Task item:
According to the text on fencing at the 1908 Summer Olympics, how many competitors took part, and from how many nations?

Document segment:
------------------------------------------------------------------------
- Venue: Franco-British Exhibition fencing grounds
- Dates: July 17–24
- No. of events: 4
- Competitors: 131 from 14 nations

= Fencing at the 1908 Summer Olympics =

The 1908 Summer Olympics in London featured four fencing events, where it was the first to lack a foil competition. Foil fencing, "not being in the opinion of the organisers a form of sport which is improved by competition," was held only as a display. The 1908 Olympics did introduce team sabre and épée competitions. As in the 1904 edition, the London Games held no events for masters; all fencing was done by amateurs.
------------------------------------------------------------------------
Dataset entries:
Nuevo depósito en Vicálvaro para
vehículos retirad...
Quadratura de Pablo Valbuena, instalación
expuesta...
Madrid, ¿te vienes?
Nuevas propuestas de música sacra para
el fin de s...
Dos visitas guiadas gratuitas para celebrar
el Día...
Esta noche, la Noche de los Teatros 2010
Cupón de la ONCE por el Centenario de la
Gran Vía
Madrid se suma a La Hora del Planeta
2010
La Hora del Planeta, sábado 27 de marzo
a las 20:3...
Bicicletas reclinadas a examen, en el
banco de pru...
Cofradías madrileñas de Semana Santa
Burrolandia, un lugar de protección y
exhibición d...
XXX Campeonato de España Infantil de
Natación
------------------------------------------------------------------------
Written answer:
131 competitors from 14 nations.